Religious organizations that argue even filling out a form filing their objection to birth control violates their religious freedom got a step closer to the Supreme Court earlier this month.
The U.S. Court of Appeals for the Eighth Circuit ruled in favor of several religious colleges and organizations which had refused to fill out a form informing the Department of Health and Human Services of their religious objection to contraception. The court said:
[I]t is not our role to second-guess [the plaintiffs’] honest assessment of a ‘difficult and important question of religion and moral philosophy, namely, the circumstances under which it is wrong for a person to perform an act that is innocent in itself but that has the effect of enabling or facilitating the commission of an immoral act by another.’
The thing is, they’re not wrong.

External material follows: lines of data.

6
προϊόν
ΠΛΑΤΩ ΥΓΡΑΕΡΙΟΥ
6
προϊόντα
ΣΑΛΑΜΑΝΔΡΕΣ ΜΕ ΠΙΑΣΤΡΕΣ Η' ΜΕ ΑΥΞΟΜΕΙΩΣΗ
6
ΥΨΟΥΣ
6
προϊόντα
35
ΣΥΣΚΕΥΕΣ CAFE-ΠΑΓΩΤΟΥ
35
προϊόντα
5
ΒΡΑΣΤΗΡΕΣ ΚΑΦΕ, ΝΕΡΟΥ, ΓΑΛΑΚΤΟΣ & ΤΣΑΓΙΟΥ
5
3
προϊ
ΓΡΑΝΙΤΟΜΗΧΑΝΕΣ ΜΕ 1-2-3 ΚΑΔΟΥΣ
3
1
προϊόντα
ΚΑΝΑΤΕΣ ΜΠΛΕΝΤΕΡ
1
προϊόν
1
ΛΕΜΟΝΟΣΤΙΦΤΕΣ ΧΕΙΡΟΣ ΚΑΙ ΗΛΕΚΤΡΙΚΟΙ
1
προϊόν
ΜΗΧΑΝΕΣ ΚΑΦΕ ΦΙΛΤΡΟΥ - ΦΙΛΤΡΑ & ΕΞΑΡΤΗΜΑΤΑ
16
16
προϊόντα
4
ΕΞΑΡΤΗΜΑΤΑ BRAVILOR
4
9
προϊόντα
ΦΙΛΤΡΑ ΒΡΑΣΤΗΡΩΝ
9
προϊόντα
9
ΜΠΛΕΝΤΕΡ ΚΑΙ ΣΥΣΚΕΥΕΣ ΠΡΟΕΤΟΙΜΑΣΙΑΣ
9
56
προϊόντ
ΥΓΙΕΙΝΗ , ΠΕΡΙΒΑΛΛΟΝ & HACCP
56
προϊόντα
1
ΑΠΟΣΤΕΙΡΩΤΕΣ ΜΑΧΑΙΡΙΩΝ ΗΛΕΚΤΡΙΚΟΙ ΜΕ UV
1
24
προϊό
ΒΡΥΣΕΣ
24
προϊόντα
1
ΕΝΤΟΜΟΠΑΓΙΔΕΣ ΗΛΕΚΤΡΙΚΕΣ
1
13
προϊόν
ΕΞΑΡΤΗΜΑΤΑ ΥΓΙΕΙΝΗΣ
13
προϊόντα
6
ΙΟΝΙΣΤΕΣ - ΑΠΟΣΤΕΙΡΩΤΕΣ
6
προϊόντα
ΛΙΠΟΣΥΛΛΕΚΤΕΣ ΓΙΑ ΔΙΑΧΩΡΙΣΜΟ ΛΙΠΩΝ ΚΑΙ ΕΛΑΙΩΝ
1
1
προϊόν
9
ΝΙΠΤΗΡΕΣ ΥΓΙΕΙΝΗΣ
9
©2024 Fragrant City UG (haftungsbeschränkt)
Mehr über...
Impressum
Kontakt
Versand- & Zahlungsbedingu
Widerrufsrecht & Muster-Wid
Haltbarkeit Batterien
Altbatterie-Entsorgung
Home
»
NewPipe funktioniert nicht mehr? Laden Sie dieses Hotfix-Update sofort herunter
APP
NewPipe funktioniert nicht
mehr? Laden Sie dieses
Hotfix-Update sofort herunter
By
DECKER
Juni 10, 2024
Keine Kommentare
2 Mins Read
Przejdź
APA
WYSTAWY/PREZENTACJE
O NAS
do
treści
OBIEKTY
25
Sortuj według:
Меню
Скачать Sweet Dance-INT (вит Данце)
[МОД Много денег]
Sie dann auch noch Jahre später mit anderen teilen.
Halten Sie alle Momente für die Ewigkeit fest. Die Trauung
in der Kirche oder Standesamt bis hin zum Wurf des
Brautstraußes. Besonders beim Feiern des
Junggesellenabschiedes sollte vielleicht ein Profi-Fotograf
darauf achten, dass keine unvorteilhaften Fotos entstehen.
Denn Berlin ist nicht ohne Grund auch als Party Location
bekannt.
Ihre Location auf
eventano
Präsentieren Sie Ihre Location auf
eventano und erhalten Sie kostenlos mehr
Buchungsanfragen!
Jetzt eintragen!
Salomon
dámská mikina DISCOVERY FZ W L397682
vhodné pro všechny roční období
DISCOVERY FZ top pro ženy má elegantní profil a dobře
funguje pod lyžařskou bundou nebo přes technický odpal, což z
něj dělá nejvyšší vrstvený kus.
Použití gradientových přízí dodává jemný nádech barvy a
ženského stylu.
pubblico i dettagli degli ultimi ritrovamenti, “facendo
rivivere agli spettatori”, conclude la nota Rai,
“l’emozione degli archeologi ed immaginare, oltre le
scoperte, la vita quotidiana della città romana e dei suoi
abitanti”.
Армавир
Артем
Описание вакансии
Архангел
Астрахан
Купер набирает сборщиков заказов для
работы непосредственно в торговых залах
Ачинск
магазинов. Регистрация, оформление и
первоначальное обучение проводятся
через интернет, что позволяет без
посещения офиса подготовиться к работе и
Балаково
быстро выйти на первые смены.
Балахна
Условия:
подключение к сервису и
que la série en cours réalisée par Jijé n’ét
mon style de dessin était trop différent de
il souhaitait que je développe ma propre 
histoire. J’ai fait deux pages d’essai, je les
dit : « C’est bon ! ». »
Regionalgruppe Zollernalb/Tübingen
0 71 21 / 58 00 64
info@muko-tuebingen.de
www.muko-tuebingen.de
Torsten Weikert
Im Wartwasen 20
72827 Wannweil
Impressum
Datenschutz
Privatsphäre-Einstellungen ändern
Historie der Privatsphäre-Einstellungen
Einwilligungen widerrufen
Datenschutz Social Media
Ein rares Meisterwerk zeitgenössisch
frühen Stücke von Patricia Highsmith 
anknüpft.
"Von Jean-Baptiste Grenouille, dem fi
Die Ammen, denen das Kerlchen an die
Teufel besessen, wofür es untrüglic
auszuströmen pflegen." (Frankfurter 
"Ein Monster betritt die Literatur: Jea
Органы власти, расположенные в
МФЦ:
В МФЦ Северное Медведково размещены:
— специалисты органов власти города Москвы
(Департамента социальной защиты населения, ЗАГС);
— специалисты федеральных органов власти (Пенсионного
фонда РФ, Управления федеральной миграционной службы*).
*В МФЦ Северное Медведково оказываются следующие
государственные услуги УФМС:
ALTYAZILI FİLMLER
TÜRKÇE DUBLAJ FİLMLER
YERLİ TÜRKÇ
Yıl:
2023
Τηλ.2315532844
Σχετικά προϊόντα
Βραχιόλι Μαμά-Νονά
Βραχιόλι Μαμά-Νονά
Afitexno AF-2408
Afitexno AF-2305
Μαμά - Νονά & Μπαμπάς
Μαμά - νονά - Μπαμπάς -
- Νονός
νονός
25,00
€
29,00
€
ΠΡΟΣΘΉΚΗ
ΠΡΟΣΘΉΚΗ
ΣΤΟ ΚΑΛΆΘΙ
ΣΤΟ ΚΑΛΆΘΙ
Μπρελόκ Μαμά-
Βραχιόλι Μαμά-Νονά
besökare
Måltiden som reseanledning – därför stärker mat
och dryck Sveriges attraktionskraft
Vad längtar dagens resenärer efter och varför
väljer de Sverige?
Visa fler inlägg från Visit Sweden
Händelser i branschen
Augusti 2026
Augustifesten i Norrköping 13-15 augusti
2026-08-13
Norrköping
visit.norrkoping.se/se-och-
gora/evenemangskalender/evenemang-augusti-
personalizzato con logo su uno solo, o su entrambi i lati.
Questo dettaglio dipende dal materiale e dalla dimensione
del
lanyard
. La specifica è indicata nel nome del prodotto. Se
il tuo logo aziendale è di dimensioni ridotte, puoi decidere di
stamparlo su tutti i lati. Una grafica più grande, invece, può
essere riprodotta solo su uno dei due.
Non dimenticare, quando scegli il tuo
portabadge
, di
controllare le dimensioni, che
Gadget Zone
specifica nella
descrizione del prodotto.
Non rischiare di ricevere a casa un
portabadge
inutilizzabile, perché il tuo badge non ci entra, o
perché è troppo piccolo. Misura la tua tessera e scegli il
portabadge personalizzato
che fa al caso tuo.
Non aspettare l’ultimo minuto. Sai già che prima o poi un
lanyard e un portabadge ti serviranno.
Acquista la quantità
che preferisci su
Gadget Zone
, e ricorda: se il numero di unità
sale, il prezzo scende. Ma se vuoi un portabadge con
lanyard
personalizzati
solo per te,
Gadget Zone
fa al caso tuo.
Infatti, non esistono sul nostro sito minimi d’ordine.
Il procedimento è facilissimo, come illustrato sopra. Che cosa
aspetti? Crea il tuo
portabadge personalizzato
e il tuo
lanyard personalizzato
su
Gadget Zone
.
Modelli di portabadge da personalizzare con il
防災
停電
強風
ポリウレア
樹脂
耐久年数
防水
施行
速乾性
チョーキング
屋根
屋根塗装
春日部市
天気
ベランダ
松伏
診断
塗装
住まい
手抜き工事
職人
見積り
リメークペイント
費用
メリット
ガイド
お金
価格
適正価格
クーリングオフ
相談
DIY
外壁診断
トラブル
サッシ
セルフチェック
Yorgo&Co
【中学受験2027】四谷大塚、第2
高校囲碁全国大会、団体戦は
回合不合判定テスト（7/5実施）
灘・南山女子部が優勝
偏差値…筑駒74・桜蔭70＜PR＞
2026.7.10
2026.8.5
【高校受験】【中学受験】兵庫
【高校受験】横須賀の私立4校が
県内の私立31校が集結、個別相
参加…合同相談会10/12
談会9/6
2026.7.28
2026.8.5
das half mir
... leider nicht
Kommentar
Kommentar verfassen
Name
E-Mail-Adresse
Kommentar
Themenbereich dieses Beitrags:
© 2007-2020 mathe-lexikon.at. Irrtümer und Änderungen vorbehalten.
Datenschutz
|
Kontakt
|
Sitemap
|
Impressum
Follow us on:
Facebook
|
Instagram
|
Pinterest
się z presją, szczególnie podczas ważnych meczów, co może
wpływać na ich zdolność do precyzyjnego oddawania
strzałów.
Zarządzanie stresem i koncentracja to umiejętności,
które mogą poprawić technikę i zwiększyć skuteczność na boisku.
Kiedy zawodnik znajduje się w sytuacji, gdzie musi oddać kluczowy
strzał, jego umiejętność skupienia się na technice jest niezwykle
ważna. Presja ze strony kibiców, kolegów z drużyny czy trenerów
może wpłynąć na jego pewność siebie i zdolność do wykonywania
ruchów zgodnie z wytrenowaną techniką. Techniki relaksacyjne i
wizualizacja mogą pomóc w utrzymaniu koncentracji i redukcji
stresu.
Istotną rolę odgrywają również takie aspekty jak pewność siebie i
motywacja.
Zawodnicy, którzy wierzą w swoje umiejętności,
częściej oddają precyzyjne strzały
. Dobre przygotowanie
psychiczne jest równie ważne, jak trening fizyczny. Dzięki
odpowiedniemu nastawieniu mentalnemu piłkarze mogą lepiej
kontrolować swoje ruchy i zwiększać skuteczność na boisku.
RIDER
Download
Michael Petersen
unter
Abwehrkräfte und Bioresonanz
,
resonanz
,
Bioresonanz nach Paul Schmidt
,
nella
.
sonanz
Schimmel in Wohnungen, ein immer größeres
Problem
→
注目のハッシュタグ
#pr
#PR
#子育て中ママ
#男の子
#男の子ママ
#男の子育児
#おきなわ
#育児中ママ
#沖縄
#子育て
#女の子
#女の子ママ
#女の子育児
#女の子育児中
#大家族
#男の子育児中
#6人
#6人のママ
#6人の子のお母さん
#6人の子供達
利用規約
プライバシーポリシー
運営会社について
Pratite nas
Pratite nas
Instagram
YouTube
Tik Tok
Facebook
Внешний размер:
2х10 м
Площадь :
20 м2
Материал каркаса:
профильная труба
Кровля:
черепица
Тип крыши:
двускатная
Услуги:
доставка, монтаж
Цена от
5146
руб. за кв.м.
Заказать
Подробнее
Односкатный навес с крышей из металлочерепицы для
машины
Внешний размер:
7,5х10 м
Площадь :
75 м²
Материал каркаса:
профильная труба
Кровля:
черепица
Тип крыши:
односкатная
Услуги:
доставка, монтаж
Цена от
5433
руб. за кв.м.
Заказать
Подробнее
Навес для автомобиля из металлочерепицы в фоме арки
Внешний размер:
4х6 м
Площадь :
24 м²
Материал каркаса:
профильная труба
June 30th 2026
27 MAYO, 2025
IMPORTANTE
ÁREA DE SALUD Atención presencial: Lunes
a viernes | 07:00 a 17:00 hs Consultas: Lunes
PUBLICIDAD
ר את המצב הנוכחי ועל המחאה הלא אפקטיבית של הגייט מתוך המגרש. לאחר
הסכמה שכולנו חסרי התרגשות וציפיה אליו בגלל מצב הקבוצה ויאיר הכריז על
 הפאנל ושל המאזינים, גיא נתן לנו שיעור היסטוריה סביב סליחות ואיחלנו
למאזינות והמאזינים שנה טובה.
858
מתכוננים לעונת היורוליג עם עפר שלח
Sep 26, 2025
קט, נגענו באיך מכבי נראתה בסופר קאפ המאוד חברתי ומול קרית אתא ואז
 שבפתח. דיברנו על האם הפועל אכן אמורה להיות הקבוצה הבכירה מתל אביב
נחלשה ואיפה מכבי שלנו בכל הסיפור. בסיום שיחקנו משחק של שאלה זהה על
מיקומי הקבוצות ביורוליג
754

The First Amendment says that the state can’t “establish” a religion – which the court has generally taken to mean they can’t make judgment calls on religious issues, such as ruling on whether or not the form is religiously burdensome. Constitutionally, the court pretty much has to take the plaintiffs at their word.
But at the same time, the courts can’t accept and accommodate every single religious belief – it’s just not workable. This is where religious freedom gets pretty murky. The court can’t say what beliefs are “sincere” or when they are burdened, but in situations like this we don’t really have an alternative standard for saying “no matter how sincere you are, we can’t accommodate you beyond this point.”